Tunnels can occur in a couple of ways, as you’ll see below. However, they work best when there are two sides of the image which are darker, tunnelling toward the background. The background does NOT need to be an open area/open sky/field etc – in fact, it could be more forest! But having some kind of “sides” to the image will give us much the same effect as a frame image.
Tunnels can also occur when you position the subject on a very narrow track, meaning you’ll have a tunnel of the foliage either side of them, too.
These are usually a lot more similar to “open” images, however we have the added benefit of some light and dark tones on either side of the image at least, giving us a little more flexibility in editing. By selectively darkening these edges, we can really draw attention to the subject within, without applying a fake vignette.
Many of the images below were taken on a wider path, or a path without foliage. Or, I looked for a space through the trees where they were dense either side of the dog, and had small narrow gaps behind him.

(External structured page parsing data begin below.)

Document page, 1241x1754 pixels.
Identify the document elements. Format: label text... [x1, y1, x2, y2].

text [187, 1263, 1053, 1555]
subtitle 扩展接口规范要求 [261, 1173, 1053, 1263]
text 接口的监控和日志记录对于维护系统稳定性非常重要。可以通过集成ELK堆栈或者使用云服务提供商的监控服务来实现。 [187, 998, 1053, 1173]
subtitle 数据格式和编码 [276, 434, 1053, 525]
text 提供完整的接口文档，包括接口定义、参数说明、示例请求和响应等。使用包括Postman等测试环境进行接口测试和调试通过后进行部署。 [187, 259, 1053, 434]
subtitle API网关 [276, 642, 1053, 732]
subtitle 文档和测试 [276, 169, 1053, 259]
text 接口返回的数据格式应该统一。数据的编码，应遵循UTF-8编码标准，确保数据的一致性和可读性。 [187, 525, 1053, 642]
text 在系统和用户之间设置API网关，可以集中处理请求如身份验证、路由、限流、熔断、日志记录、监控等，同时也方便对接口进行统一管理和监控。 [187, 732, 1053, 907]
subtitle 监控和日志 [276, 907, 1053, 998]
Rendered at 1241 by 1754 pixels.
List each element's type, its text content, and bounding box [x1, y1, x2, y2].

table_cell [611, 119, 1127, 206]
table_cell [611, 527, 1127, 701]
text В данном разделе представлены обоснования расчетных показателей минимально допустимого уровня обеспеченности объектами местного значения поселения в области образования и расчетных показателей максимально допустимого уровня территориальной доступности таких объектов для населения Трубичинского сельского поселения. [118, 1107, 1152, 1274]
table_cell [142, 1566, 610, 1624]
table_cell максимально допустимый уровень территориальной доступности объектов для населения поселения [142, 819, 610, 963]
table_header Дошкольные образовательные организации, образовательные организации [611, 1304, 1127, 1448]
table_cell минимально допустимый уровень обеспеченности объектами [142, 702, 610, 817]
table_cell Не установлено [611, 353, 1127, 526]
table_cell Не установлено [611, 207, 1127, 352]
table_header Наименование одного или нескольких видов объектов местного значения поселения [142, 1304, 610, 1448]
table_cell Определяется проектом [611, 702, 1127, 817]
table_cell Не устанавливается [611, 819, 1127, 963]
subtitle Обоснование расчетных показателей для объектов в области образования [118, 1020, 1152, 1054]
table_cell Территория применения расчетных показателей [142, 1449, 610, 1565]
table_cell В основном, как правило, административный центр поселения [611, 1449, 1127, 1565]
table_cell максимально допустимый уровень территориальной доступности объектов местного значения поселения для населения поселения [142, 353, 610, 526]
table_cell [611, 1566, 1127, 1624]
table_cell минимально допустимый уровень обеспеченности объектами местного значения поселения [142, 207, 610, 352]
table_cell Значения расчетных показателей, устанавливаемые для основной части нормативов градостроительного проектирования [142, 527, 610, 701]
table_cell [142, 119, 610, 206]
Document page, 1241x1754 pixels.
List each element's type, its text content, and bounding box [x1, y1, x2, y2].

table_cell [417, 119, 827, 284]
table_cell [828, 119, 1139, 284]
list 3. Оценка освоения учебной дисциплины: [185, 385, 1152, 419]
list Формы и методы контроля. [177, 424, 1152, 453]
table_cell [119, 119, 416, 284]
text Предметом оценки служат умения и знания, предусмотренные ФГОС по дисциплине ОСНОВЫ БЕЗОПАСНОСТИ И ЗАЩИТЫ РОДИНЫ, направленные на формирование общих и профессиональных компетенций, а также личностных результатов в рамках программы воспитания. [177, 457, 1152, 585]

Be on the lookout for curves in nature. These can give us interesting options, as we can pose our dogs to reflect the same shape as the curve, use the curve to direct the dog’s gaze. or, they can accidentally block the gaze or the flow of the image, if rising in the gazing direction. Curves are usually going to also use elements from the other sections (eg., a curved tree-tunk becomes a frame) but it’s worth looking out for them in nature.